ASSIGNMENT:
Render the rows from their first line up to and including the line that contains "препарат очень осторожно, поскольку" as a numbered list, leaving out any blank lines.

*** DATA ***

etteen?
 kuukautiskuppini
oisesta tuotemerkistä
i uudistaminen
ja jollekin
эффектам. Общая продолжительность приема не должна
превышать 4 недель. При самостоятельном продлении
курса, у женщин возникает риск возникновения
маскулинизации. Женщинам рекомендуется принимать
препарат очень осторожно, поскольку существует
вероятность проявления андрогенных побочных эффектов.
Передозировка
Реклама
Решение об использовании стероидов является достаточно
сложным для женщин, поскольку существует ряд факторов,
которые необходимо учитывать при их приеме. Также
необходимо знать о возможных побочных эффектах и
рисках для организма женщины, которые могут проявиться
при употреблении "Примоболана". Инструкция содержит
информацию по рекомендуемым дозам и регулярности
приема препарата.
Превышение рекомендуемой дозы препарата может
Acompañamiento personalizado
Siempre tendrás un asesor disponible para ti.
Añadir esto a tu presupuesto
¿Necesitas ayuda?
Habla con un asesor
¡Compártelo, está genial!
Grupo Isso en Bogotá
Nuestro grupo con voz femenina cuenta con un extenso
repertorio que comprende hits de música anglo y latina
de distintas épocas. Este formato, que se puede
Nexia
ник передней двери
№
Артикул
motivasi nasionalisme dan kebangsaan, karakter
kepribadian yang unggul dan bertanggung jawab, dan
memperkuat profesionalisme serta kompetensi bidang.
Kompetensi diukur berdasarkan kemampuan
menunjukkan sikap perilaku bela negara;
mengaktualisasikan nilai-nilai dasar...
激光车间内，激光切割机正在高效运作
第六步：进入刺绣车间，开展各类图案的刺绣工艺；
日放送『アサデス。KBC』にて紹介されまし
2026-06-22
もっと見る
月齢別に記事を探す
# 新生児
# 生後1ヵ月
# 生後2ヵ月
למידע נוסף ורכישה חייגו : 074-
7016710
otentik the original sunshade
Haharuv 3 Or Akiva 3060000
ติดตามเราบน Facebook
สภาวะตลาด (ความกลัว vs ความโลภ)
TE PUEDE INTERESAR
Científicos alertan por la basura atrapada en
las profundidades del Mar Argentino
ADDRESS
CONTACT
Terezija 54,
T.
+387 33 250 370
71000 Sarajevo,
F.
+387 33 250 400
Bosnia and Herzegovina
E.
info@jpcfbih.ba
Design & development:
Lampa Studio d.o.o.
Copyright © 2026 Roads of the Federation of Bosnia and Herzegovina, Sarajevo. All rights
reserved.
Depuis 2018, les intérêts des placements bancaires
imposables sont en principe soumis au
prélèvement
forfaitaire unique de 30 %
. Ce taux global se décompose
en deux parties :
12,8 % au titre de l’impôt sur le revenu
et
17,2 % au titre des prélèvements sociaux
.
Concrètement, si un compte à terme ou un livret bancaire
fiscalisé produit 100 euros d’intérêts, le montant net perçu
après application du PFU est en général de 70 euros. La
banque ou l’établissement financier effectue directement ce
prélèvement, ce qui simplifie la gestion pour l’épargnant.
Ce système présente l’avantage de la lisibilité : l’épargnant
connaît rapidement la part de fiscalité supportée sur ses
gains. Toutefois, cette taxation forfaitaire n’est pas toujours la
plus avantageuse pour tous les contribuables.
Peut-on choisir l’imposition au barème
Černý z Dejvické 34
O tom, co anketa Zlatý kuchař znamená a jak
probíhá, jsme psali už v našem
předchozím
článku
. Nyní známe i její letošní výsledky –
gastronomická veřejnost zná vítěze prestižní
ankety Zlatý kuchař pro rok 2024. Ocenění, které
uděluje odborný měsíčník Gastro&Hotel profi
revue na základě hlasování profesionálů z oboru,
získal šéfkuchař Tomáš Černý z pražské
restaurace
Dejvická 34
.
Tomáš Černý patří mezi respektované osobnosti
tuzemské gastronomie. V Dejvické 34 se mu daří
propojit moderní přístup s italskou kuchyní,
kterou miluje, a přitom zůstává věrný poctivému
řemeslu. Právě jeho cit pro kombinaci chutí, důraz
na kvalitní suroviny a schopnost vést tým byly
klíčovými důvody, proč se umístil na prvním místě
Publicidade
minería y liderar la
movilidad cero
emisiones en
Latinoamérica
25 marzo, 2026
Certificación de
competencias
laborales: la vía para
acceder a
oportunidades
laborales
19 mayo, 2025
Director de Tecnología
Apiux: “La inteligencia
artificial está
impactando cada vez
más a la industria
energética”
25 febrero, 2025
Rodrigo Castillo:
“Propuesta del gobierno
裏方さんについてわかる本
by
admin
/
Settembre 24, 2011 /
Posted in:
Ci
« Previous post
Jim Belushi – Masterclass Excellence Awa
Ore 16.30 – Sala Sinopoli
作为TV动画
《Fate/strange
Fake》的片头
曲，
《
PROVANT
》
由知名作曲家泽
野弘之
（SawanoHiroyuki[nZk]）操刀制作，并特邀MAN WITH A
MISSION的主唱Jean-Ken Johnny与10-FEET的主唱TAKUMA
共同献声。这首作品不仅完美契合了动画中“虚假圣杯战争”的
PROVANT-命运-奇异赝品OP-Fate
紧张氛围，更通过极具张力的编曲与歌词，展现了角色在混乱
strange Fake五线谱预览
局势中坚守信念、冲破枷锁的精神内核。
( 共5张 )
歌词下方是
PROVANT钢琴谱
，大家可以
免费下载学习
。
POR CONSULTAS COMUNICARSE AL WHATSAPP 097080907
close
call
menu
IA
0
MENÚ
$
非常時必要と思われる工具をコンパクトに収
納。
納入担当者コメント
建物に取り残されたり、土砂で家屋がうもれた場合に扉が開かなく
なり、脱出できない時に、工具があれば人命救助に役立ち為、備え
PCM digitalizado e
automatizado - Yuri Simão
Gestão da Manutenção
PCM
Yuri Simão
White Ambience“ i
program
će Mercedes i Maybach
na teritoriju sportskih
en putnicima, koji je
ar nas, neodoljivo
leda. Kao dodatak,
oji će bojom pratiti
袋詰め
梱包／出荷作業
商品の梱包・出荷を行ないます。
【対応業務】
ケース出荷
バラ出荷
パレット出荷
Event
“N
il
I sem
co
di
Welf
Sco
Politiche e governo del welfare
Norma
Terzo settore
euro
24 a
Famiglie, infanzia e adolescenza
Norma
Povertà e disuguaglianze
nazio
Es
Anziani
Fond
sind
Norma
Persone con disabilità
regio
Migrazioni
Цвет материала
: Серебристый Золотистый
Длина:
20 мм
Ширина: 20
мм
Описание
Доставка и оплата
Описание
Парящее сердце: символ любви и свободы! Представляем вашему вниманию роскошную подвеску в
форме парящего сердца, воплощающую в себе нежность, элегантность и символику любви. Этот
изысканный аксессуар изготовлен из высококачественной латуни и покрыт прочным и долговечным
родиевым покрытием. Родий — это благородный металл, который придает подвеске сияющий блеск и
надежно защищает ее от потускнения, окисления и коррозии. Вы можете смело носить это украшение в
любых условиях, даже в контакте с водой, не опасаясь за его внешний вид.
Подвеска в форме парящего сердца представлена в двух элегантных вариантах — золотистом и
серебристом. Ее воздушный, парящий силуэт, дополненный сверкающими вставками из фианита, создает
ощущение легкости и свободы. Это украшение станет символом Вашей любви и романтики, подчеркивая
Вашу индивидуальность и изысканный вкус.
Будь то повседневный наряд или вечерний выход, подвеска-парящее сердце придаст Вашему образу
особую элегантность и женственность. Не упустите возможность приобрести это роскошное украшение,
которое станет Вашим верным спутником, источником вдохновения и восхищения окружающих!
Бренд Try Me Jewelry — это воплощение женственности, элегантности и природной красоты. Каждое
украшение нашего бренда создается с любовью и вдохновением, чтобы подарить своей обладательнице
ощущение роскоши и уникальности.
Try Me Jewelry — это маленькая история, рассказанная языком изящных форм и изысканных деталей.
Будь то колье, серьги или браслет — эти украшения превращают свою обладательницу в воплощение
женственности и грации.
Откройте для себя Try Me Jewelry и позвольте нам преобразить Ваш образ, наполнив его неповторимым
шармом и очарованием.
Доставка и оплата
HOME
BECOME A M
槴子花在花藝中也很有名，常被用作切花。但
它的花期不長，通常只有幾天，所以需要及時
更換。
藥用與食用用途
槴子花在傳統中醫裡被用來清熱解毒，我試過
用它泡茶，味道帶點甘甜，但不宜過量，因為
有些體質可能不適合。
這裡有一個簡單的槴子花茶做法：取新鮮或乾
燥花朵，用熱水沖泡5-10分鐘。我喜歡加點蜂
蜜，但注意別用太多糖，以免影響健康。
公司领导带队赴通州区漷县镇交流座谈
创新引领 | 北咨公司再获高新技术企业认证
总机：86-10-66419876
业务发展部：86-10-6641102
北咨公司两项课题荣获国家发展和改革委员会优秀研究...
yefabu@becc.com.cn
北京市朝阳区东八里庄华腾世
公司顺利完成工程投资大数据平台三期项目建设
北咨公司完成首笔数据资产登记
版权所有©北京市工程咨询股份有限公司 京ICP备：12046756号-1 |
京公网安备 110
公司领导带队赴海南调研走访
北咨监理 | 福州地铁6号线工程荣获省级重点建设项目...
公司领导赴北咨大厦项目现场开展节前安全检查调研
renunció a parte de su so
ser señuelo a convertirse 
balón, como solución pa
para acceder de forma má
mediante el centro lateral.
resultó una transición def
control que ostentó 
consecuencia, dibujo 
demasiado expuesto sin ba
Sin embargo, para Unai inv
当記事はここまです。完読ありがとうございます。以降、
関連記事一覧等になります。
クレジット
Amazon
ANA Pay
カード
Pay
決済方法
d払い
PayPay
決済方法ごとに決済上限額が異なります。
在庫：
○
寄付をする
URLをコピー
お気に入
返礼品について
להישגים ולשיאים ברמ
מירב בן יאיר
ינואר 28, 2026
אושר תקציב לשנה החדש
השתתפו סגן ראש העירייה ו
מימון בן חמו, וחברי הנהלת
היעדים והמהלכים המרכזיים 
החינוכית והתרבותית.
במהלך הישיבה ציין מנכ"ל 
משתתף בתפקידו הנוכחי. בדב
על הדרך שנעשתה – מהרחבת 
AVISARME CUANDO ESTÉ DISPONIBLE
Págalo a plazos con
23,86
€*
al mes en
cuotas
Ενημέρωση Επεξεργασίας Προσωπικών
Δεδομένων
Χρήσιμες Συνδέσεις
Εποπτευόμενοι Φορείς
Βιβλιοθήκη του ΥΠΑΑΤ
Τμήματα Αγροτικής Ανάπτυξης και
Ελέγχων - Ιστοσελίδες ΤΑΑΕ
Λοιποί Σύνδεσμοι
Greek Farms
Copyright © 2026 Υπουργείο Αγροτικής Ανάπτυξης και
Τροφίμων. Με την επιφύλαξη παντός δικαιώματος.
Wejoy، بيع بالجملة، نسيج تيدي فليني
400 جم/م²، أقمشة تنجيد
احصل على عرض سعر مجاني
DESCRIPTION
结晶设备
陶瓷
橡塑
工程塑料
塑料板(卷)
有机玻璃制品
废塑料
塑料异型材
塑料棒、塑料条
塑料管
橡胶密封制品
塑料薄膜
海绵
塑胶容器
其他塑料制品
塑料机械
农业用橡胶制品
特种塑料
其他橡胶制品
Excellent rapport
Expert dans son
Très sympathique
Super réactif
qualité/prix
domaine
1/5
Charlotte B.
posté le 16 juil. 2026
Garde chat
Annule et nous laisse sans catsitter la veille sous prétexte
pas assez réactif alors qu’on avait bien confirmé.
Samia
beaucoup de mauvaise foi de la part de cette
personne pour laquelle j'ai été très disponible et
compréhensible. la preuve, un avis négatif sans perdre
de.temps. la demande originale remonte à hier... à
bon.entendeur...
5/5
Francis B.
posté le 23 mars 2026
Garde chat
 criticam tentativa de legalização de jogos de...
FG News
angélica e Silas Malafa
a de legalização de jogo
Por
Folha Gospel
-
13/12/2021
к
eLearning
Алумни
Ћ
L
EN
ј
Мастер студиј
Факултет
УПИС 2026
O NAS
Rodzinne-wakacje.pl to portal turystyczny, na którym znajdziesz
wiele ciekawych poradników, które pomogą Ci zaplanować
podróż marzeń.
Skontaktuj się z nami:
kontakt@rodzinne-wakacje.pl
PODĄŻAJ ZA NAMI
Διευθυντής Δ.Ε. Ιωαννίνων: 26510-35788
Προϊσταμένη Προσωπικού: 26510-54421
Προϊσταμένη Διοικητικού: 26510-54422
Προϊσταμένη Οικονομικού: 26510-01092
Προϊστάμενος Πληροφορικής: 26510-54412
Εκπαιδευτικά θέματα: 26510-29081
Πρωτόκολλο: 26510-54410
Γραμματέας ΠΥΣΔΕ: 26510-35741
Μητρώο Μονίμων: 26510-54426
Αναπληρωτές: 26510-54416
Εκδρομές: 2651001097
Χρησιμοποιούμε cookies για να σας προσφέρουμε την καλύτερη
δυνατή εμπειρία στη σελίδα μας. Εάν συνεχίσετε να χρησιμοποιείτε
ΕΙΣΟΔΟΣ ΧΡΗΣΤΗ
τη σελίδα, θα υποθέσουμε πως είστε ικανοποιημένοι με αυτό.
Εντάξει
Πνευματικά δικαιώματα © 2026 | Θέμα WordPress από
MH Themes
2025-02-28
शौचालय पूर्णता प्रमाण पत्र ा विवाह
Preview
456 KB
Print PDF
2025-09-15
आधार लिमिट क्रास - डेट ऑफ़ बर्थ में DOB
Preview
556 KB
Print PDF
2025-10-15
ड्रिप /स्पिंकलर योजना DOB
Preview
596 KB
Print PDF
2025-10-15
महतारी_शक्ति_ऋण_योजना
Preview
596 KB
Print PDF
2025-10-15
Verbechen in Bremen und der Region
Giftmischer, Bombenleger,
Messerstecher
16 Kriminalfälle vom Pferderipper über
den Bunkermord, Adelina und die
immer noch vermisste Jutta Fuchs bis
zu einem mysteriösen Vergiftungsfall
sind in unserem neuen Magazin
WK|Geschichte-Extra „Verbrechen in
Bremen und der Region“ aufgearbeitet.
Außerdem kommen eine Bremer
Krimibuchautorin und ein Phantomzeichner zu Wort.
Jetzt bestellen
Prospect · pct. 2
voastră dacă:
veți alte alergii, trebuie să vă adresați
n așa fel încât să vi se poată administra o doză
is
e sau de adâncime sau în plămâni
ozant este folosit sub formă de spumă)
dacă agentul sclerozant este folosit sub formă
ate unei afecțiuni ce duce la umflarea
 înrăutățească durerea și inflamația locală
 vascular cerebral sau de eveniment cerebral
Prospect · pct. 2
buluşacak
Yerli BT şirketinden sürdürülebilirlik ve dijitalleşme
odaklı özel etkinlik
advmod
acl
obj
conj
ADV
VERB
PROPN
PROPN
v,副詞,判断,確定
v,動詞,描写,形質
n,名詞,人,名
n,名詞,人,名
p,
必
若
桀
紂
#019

***

SOLUTION TO THIS PROBLEM:
1. etteen?
2.  kuukautiskuppini
3. oisesta tuotemerkistä
4. i uudistaminen
5. ja jollekin
6. эффектам. Общая продолжительность приема не должна
7. превышать 4 недель. При самостоятельном продлении
8. курса, у женщин возникает риск возникновения
9. маскулинизации. Женщинам рекомендуется принимать
10. препарат очень осторожно, поскольку существует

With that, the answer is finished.